Elle soutient que Mme X n’a jamais bénéficié d’un tarif fixé à 50% du prix qu’elle proposait, précisant que cette disposition conventionnelle ne revêt aucun caractère obligatoire. En revanche, elle fait valoir que le tarif correspondant à la pension de la jument de Mme X qu’elle était autorisée à retenir sur sa rémunération, a été fixé d’un commun accord avec celle-ci, de sorte que la compensation qu’elle a effectué les trois premiers mois sur les salaires de son employée et les factures d’un montant total de 2363,49€ qu’elle lui a délivrées, étaient parfaitement justifiées.
Sur ce,
La convention collective nationale de travail du 11 juillet 1975 concernant le personnel des centres
équestres, applicable à la cause, prévoit en son article 22 relatif aux conditions particulières du salarié propriétaire d’un équidé :
' 1) Pension :
L’avantage en nature de l’équidé en pension comprend : le box, la litière, et l’alimentation dans les conditions habituelles de l’établissement.
2) Valeur mensuelle de la pension de l’équidé :
l’indemnité d’occupation que l’employeur est autorisé à retenir sur la rémunération du salarié est fixé :
'soit d’un commun accord entre l’employé le salarié,
'soit 50 % du prix TTC de la pension de base proposée par l’établissement aux propriétaires d’équidés.
3) Usage de l’équidé :
L’utilisation du cheval personnel n’est pas autorisée pendant le temps de travail sauf accord particulier de l’employeur'.
En l’espèce, il est constant qu’aucun contrat écrit de pension n’a été signé entre les parties, et que le contrat de travail ne comporte aucune stipulation sur ce point.
Il est également constant que la jument de la salariée a été placée en pension au sein de l’établissement jusqu’au 14 août 2013, date à laquelle sa propriétaire l’a retirée du centre.
La cour doit donc rechercher si la preuve de l’existence d’un accord est rapportée, à défaut il conviendrait d’appliquer la deuxième option de l’article 22 2° précité, étant rappelé que le caractère gratuit de prestations habituellement onéreuses ne saurait se présumer, sauf usage d’entreprise non allégué en l’espèce.

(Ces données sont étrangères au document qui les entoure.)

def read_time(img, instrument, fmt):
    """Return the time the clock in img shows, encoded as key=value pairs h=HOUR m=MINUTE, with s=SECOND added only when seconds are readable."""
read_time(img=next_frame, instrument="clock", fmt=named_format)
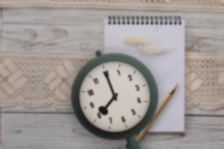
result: h=8 m=0
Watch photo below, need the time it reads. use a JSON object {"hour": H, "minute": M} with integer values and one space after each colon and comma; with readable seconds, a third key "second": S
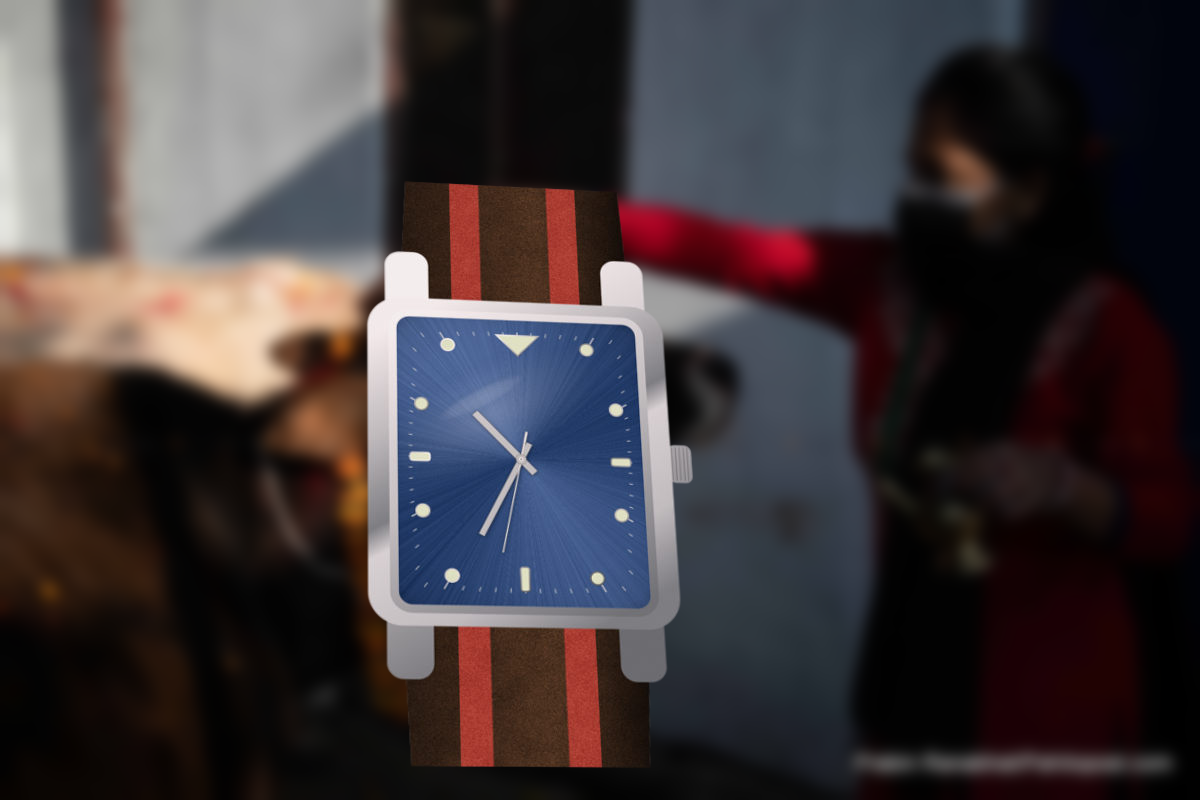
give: {"hour": 10, "minute": 34, "second": 32}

Il résulte de la grille tarifaire de l’EARL les Ecuries du Vernet applicable à la date des faits que les tarifs de pension des équidés sont variables et compris entre 180 € et 540€ par mois selon que l’animal est au pré ou dans un box, selon la catégorie de box, et selon le nombre de rations servies.
Les productions des parties permettent de constater que Mme A X, avant d’être salariée de l’EARL les Ecuries du Vernet, était cliente de ce centre équestre et avait confié en pension sa jument en 2010'2011 et en 2011'2012 selon la formule à 280 € par mois, avec un rabais à 50% de sorte qu’il était facturé 160 € par mois, comme le démontrent également les relevés de compte du centre équestre pour les mois d’avril, mai et juin 2012 sur lesquelles apparaît créditée la somme mensuelle de 160€ par mois selon virement de Mme A X.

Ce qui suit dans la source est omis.